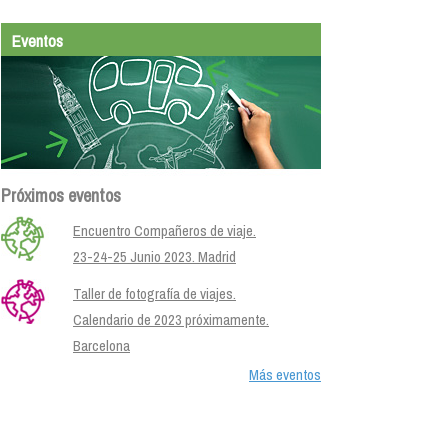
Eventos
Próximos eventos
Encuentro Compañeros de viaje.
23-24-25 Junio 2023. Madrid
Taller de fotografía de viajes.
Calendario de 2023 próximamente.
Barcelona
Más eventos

-------

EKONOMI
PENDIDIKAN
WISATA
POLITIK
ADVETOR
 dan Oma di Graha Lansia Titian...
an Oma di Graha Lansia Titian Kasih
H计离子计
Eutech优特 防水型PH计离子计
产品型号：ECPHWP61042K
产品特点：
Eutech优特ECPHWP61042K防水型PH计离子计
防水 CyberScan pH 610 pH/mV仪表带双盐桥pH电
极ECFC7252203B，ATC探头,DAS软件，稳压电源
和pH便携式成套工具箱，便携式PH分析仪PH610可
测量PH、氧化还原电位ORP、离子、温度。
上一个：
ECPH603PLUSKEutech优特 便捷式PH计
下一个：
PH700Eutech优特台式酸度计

-------

Please pull out every line of the records that contains the word "Lansia", treating uppercase and lowercase letters as different.

_Completed exercise_
 dan Oma di Graha Lansia Titian...
an Oma di Graha Lansia Titian Kasih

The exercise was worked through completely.